■ WORK INSTRUCTIONS ■
How many lines of the data include the string "rate"? State that number alone.

■ Dataset entries ■
★ ★ ★ ★

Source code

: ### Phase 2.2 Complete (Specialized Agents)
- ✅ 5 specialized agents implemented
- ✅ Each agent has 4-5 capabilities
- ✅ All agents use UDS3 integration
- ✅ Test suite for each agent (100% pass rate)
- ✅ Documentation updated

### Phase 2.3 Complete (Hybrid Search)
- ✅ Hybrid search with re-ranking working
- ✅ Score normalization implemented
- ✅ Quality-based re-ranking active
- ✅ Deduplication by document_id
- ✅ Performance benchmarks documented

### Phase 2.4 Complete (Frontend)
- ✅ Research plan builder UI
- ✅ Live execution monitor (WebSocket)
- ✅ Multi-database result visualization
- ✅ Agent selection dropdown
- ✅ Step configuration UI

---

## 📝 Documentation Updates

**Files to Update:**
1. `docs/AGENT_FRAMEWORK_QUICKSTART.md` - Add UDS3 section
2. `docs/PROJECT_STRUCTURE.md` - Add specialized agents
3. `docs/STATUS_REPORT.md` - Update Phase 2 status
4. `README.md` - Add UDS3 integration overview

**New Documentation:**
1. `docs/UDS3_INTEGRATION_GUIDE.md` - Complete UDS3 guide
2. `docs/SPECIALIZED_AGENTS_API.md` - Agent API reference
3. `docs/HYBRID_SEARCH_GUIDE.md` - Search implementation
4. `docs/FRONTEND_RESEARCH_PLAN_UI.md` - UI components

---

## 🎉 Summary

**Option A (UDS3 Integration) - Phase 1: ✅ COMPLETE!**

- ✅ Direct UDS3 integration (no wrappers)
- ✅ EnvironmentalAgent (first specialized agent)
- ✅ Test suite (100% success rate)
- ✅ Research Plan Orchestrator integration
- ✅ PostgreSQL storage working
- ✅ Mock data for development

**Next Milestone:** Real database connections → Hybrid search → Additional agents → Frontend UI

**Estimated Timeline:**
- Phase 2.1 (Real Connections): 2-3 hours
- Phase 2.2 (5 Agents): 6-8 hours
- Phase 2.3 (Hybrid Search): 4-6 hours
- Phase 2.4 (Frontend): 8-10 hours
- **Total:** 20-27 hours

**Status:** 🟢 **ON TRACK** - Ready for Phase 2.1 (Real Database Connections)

★ ★ ★ ★

■ EXERCISE OUTPUT ■
2